• BRIEF
Convert the material into a numbered list that starts at the line containing "Under every image write", ends at the line containing "-0.055720, 0.827650, -0.489173]]", includes both of those lines, and leaves out any blank lines.

• RECORDS SHOWN
>>>

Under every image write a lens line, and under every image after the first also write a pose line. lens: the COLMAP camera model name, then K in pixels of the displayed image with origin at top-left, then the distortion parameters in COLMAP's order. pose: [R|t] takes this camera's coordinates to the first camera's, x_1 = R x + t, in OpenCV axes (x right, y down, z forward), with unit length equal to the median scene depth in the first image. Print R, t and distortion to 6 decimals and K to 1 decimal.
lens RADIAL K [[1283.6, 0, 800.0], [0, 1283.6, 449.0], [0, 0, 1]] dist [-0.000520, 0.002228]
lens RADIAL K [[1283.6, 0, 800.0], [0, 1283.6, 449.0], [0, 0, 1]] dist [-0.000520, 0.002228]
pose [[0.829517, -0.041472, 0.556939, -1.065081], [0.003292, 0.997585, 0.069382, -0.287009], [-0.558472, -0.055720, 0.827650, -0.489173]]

<<<
>>>

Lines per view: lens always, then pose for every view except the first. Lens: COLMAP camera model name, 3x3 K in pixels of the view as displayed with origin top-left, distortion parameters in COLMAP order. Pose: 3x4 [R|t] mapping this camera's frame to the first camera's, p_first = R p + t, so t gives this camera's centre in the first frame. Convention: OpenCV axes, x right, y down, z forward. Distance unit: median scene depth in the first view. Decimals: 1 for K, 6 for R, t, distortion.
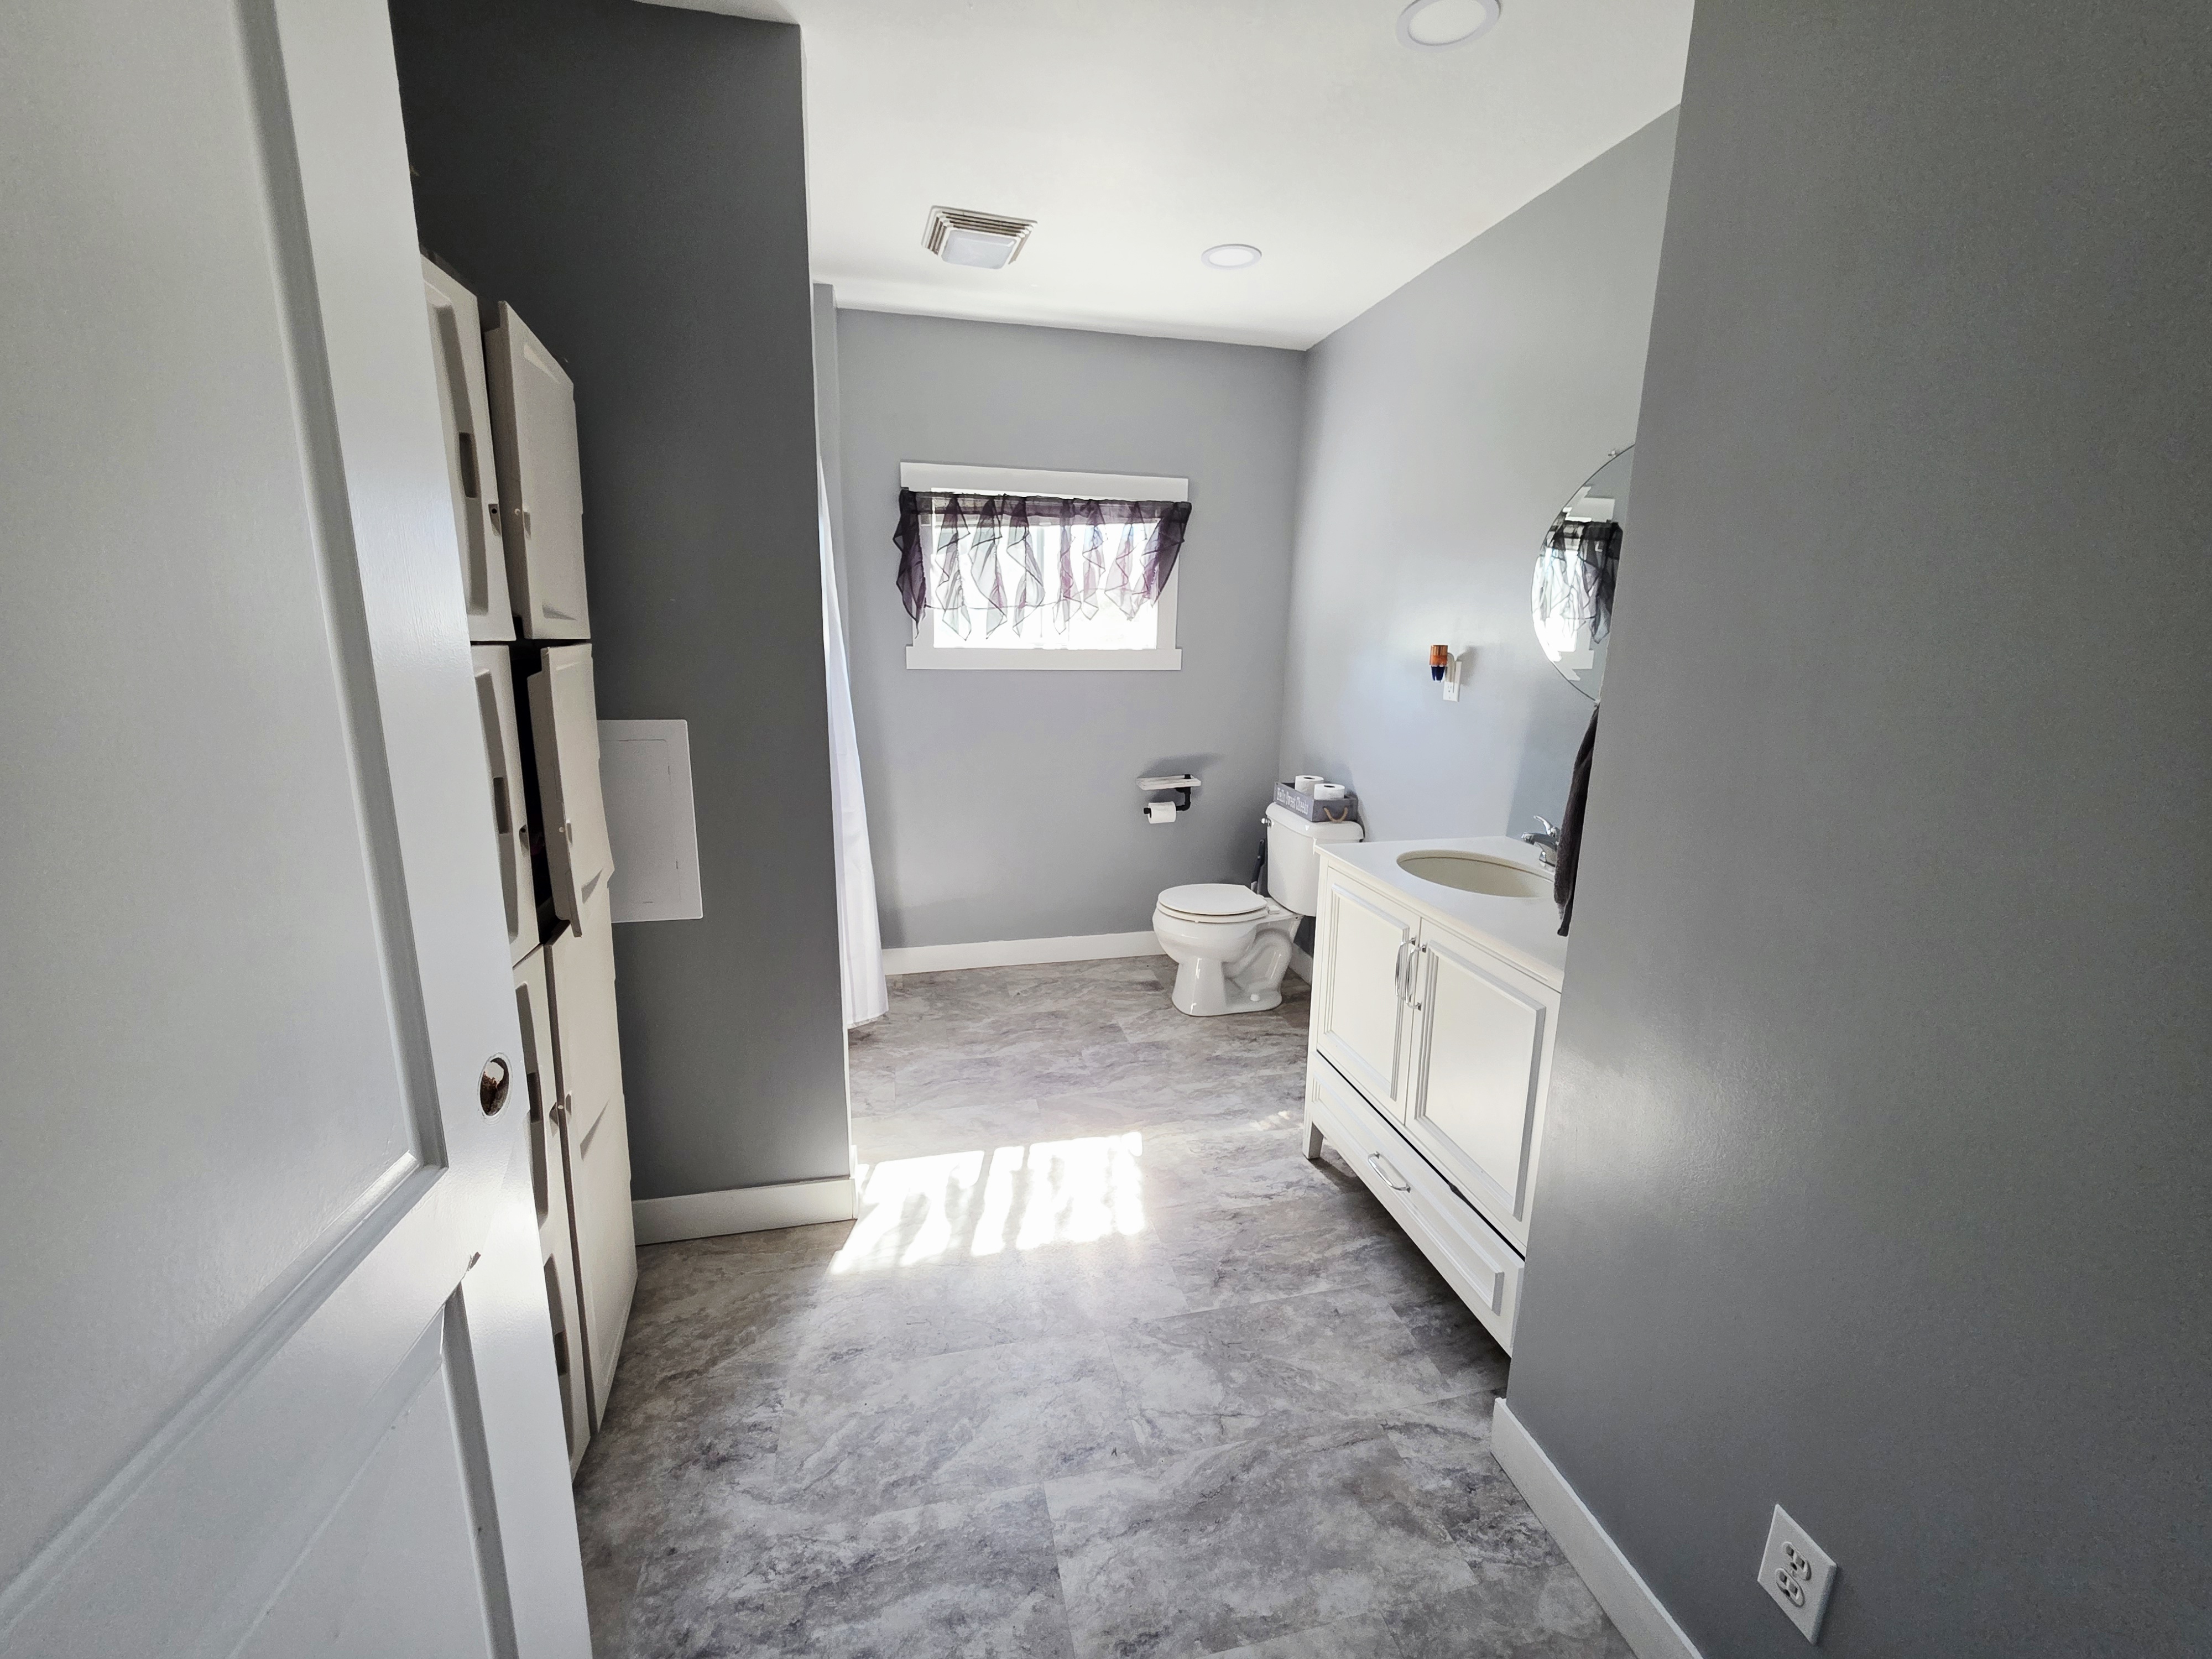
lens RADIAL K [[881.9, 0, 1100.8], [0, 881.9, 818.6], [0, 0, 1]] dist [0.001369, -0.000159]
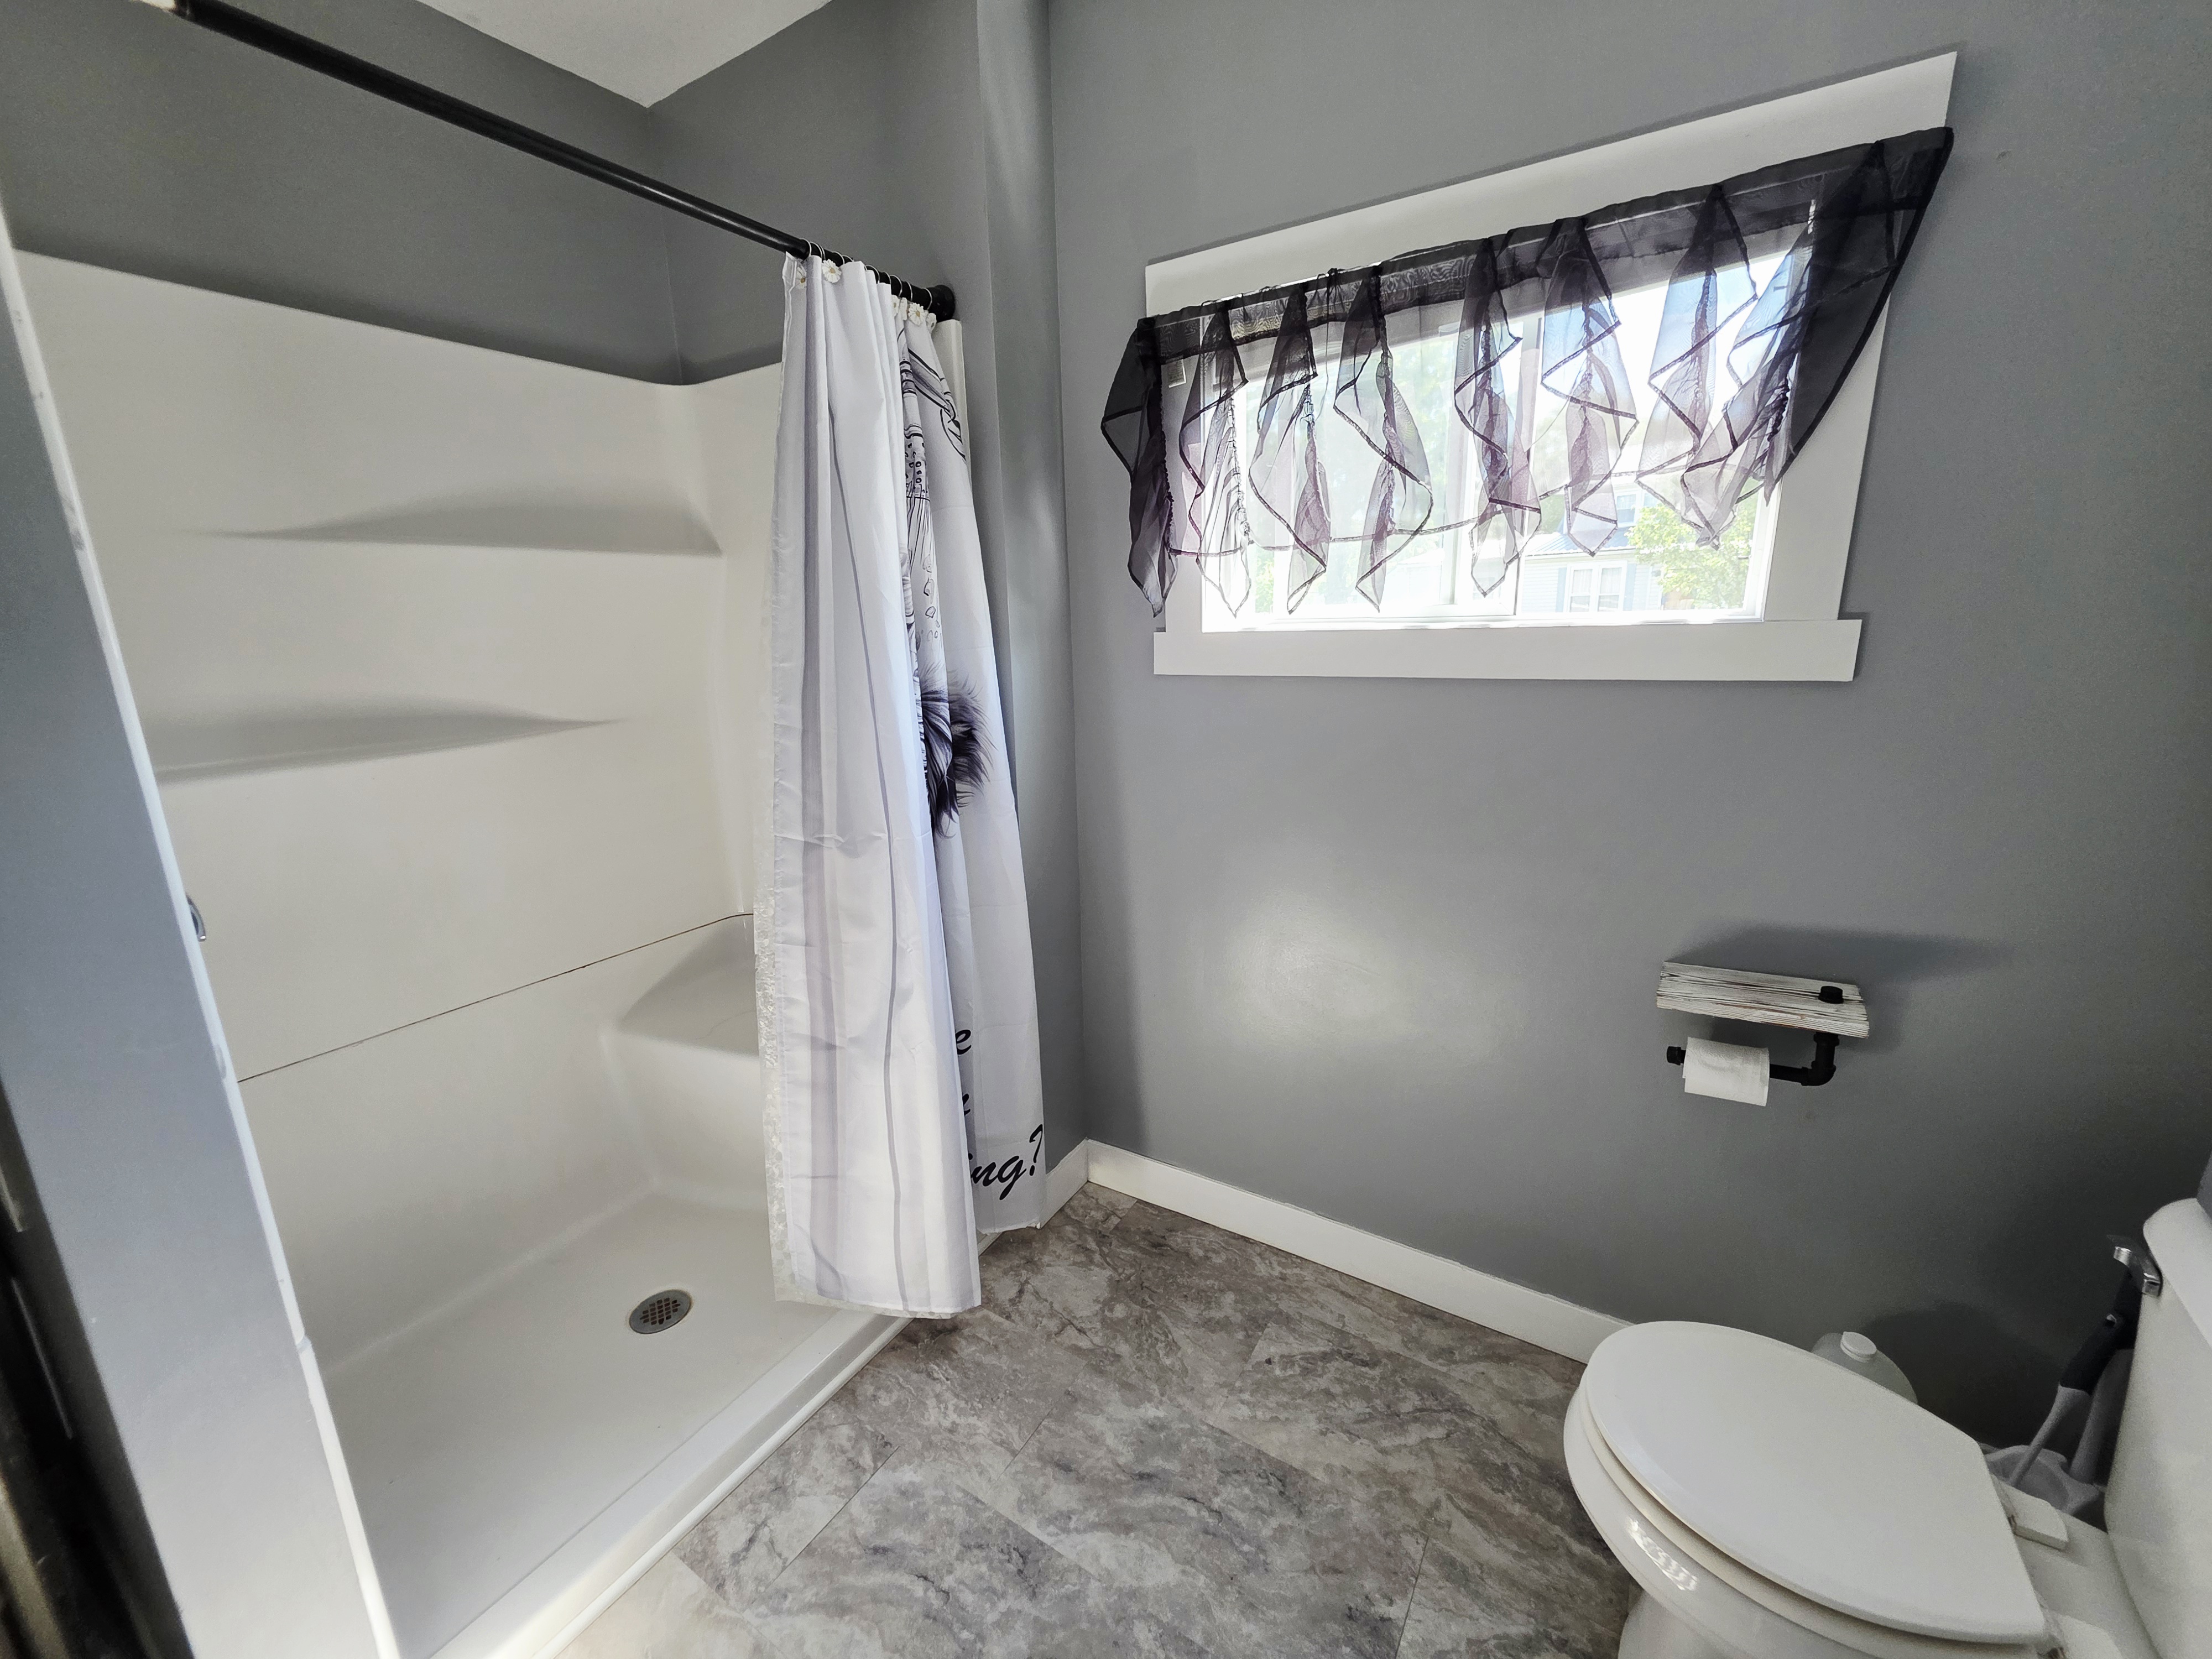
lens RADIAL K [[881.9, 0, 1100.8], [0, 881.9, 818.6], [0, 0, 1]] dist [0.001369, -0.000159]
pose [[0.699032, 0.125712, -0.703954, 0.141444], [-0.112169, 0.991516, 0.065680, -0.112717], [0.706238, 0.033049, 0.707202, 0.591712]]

<<<

• SOLUTION TO THIS PROBLEM
1. Under every image write a lens line, and under every image after the first also write a pose line. lens: the COLMAP camera model name, then K in pixels of the displayed image with origin at top-left, then the distortion parameters in COLMAP's order. pose: [R|t] takes this camera's coordinates to the first camera's, x_1 = R x + t, in OpenCV axes (x right, y down, z forward), with unit length equal to the median scene depth in the first image. Print R, t and distortion to 6 decimals and K to 1 decimal.
2. lens RADIAL K [[1283.6, 0, 800.0], [0, 1283.6, 449.0], [0, 0, 1]] dist [-0.000520, 0.002228]
3. lens RADIAL K [[1283.6, 0, 800.0], [0, 1283.6, 449.0], [0, 0, 1]] dist [-0.000520, 0.002228]
4. pose [[0.829517, -0.041472, 0.556939, -1.065081], [0.003292, 0.997585, 0.069382, -0.287009], [-0.558472, -0.055720, 0.827650, -0.489173]]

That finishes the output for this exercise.